This tutorial is to show how to do a linear regression for the interaction between categorical and continuous variables in SPSS.
We are going to use the dataset called hsbdemo, and this dataset has been used in some other tutorials online (See UCLA website and another website). You can download the SPSS sav file here.
The following is the model to test.
write = b0 + b1 socst + b2 female + b3 socst *female
Variable name in SPSS | DV vs. IVs | data type | Meaning |
---|---|---|---|
write | DV | numeric | writing scores |
female | IV1 | String | female, male |
socst | IV2 | numeric | test score for social studies |
Step 1: Create a dummy coding variable
In order to know the slope for males and females separately, we need to use dummy coding for the female variable.

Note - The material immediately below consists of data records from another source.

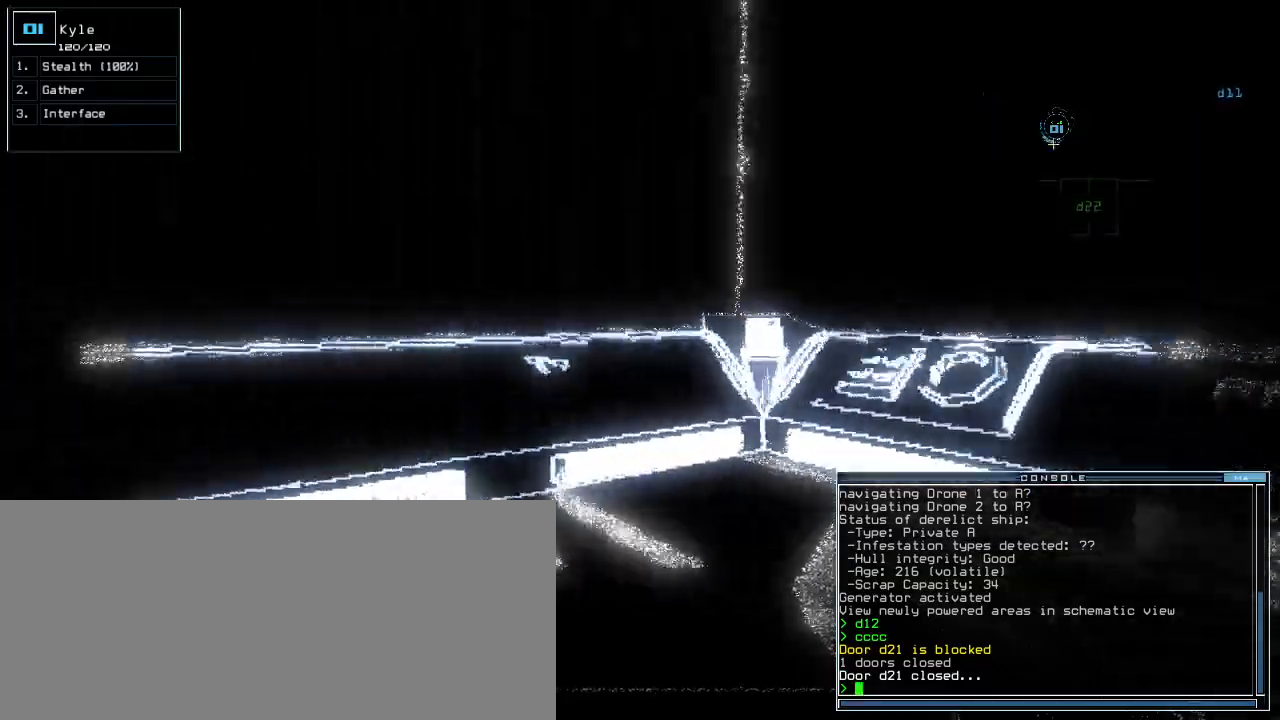
{"keys": ["left", "up"], "events": [[20, "g", "down"], [100, "g", "up"], [100, "return", "down"], [180, "return", "up"]]}
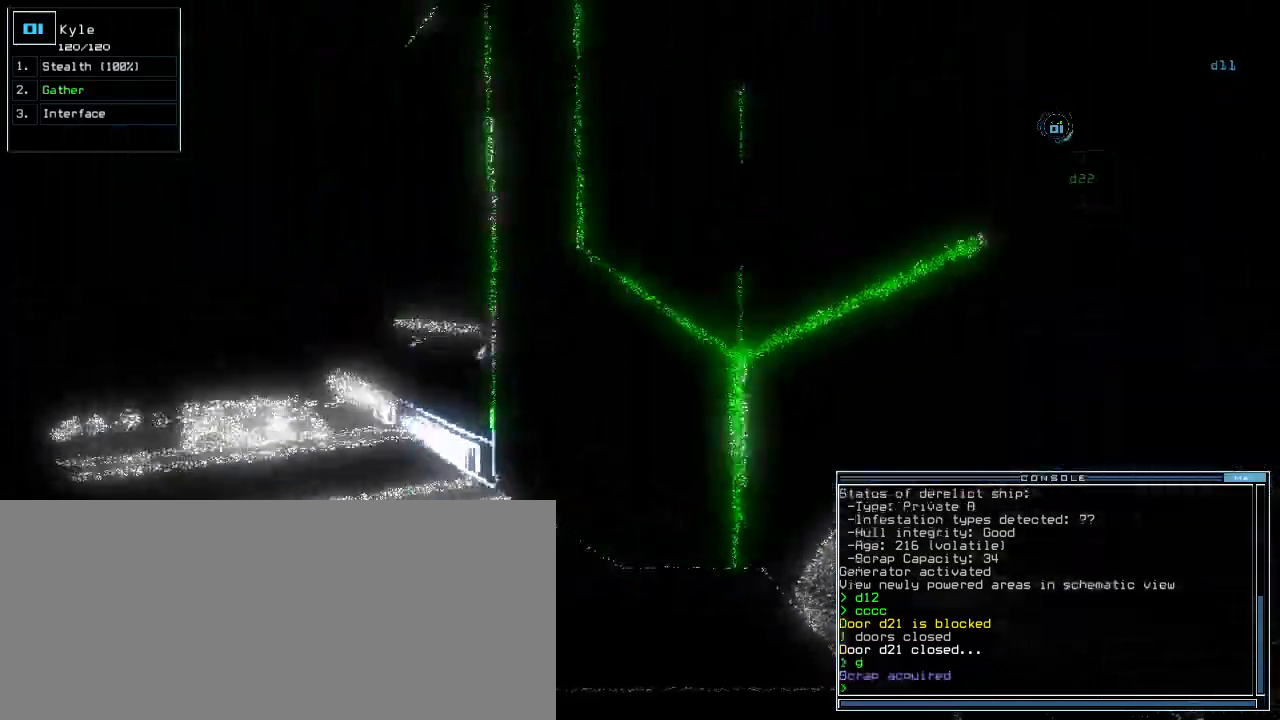
{"keys": ["up"], "events": [[220, "left", "up"]]}
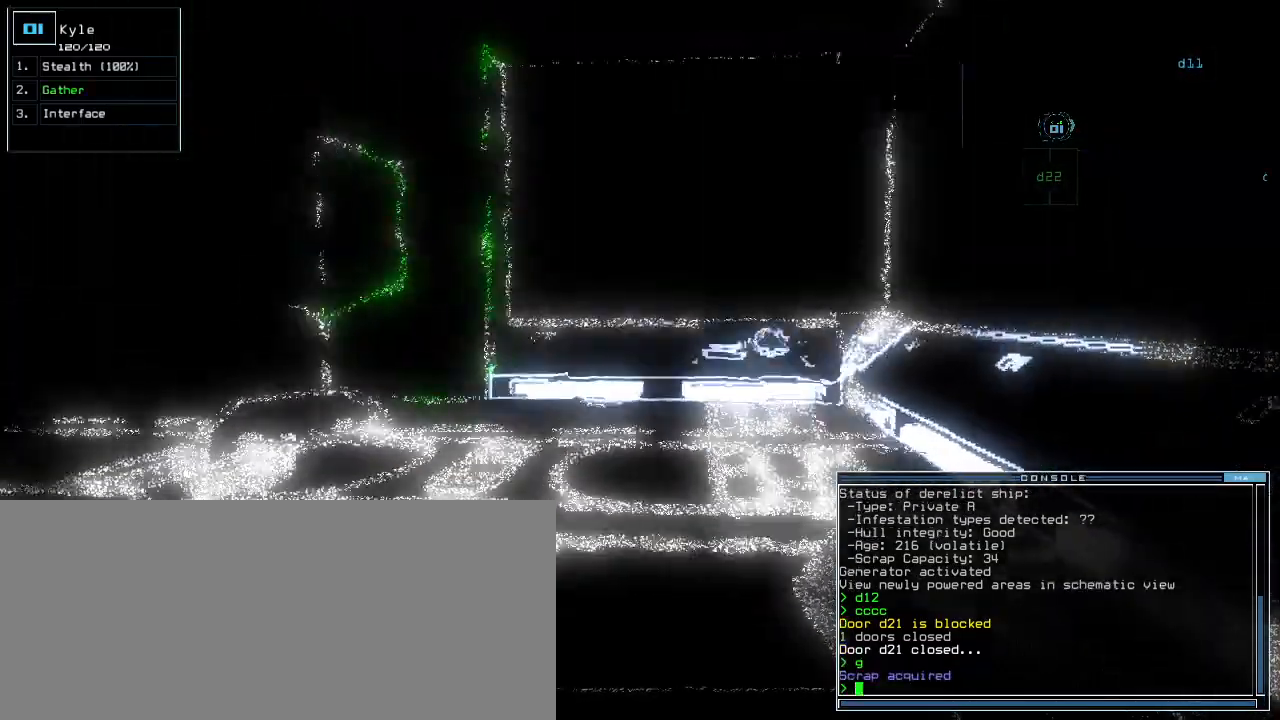
{"keys": ["left", "up"], "events": [[320, "left", "down"]]}
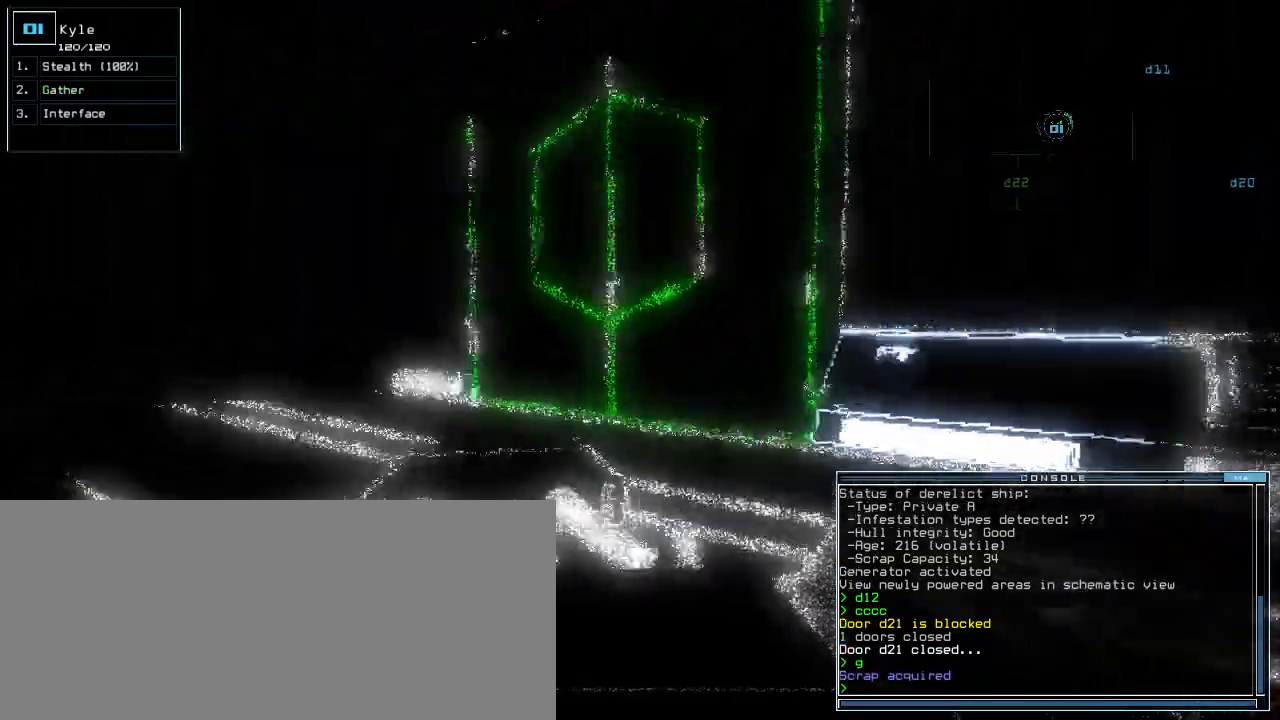
{"keys": ["up"], "events": [[160, "left", "up"]]}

The following syntax creates a new variable called Gender_dummy
, and sets 1 to represent females and 0 to represent males. Since males = 0, the regression coefficient b1 is the slope for males.

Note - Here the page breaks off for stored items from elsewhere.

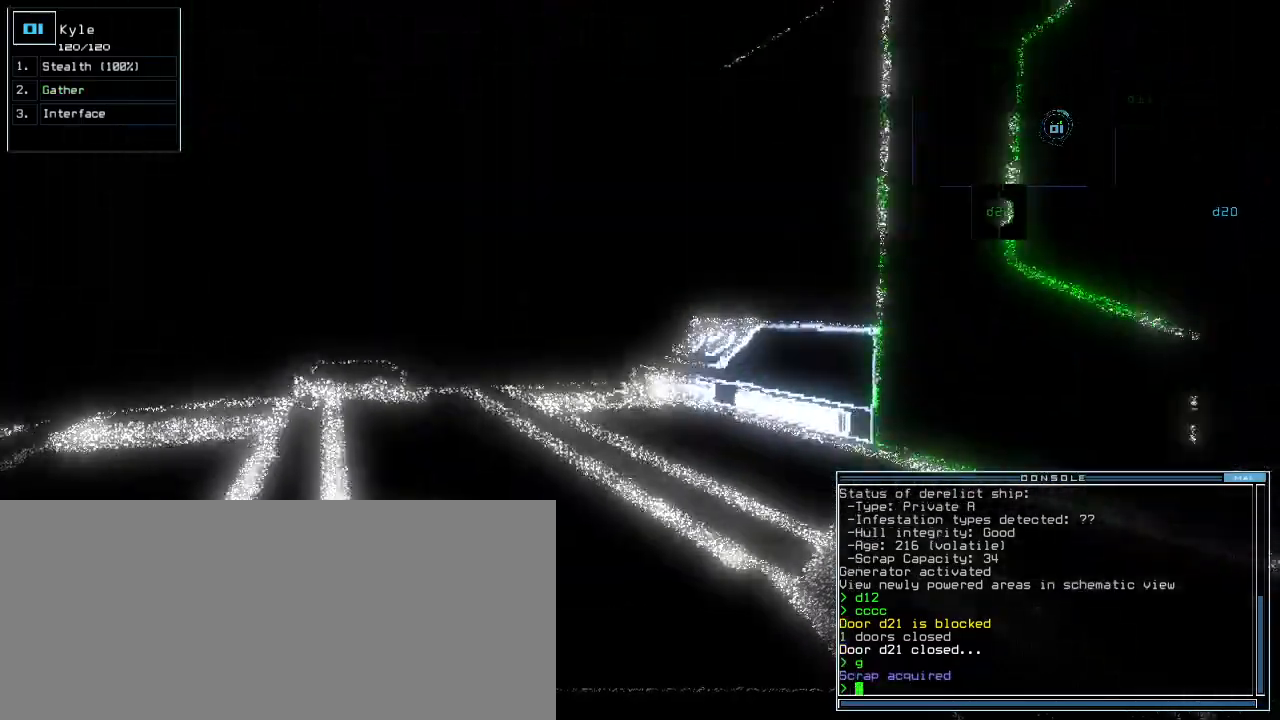
{"keys": [], "events": [[140, "up", "up"], [200, "space", "down"], [300, "space", "up"]]}
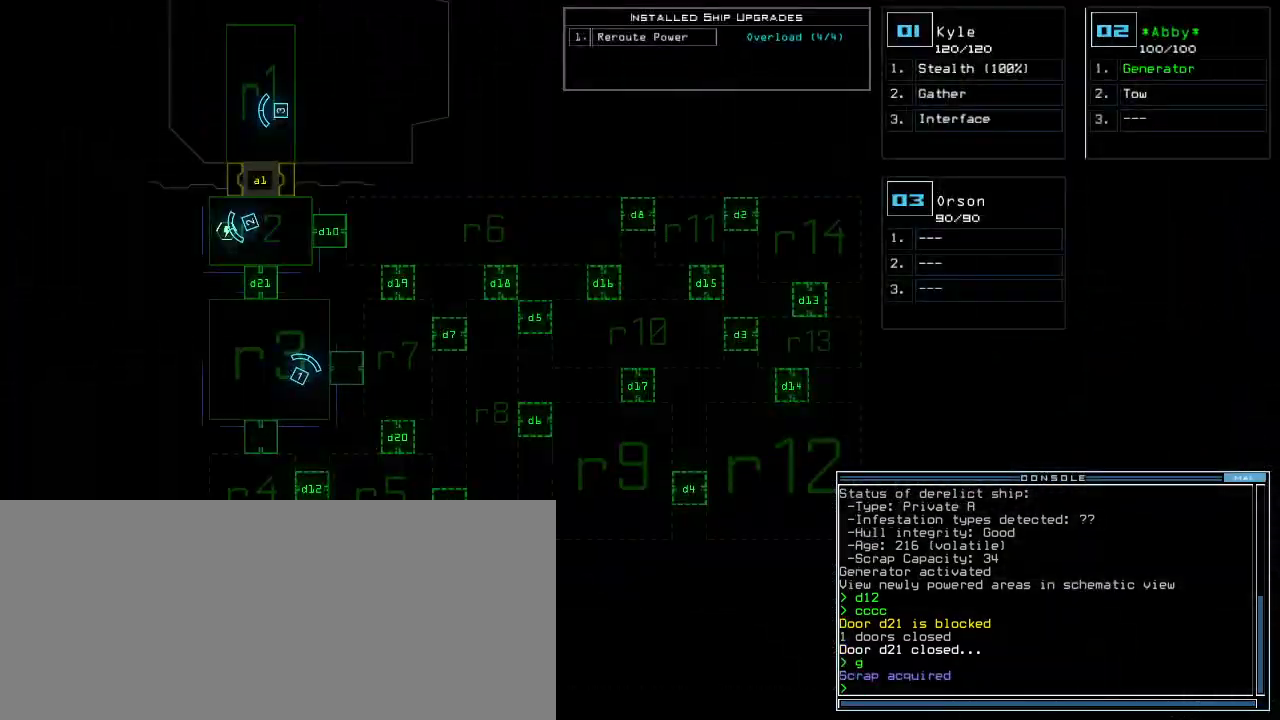
{"keys": ["down", "space"], "events": [[440, "space", "down"], [480, "down", "down"]]}
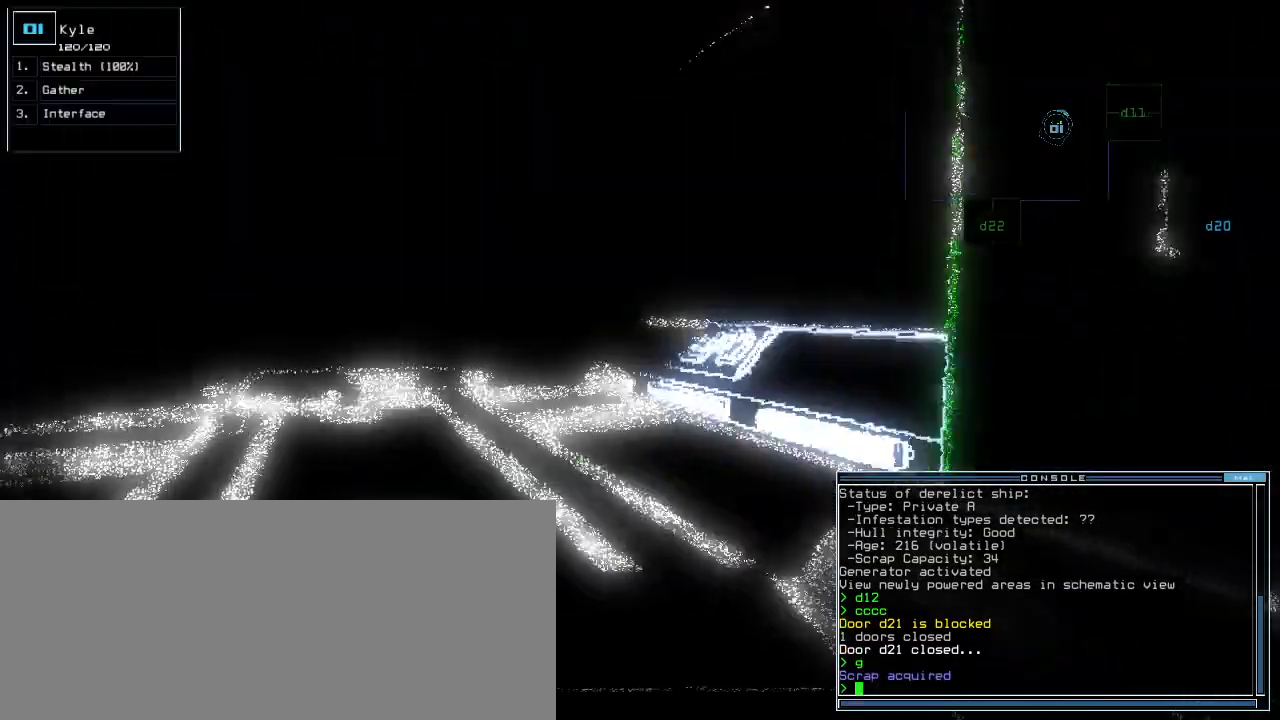
{"keys": ["down", "right"], "events": [[20, "space", "up"], [220, "right", "down"]]}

write = b0 + b1 socst + b2 Gender_dummy + b3 socst *Gender_dummy
* recoding female to be dummy coding in a new variable called Gender_dummy. if female='female' Gender_dummy=1. /* female if female='male' Gender_dummy=0. /* male execute. * calculate a new variable for the interaction, based on the new dummy coding. compute Interaction=Gender_dummy*socst. execute.
Step 2: Run linear regression model
Drag write as Dependent, and drag Gender_dummy, socst, and Interaction in “Block 1 of 1”.
We also want to save the predicted values for plotting the figure later. Thus, click “Save”. Then click “Unstandardized” (see below). Then Click Continue and OK.
Then, you will get the output shown above. Since the p-value for Interaction is 0.033, it means that the interaction effect is significant.
Further, the regression coefficient for socst is 0.625 (p-value <0.001). It is the regression coefficient for males, since the dummy coding for males =0.
In order to know the regression coefficient for females, we need to change the dummy coding for females to 0 (see the next step).
Step 3: Recode the dummy variable and rerun the linear regression model
The following dummy coding sets 0 for females and 1 for males. Then, we recalculate the Interaction, based on the new dummy coding for Gender_dummy.
* recoding female to be dummy coding in a new variable called Gender_dummy. if female='female' Gender_dummy=0. /* female if female='male' Gender_dummy=1. /* male execute. * calculate a new variable for the interaction, based on the new dummy coding. compute Interaction=Gender_dummy*socst. execute.
You can rerun step 2 again, namely the following interface.
You will get the following output. Thus, we know the regression coefficient for females is 0.420 (p-value < 0.001). Thus, we can see that females and males differ in the slope.
Step 4: Plot Interaction between Categorical and Continuous Variables in SPSS
Click the chart builder on the top menu of SPSS, and you need to do the following steps shown below.
After clicking OK, you will get the following plot.
The plot suggests that there is a positive relationship between socst and writing scores. There is a gender difference, such that the slope for males is steeper than for females.
Since now we know the regression coefficients for both males and females from steps 2 and 3, we can add regression coefficients to the interaction plot. Such information can help readers quantitively understand the nature of the interaction.
Instead of using menu interfaces, you can run the following syntax as well. As you can see, it is much easier to use Syntax.
REGRESSION /MISSING LISTWISE /STATISTICS COEFF OUTS R ANOVA /CRITERIA=PIN(.05) POUT(.10) /NOORIGIN /DEPENDENT write /METHOD=ENTER socst Gender_dummy Interaction /SAVE PRED.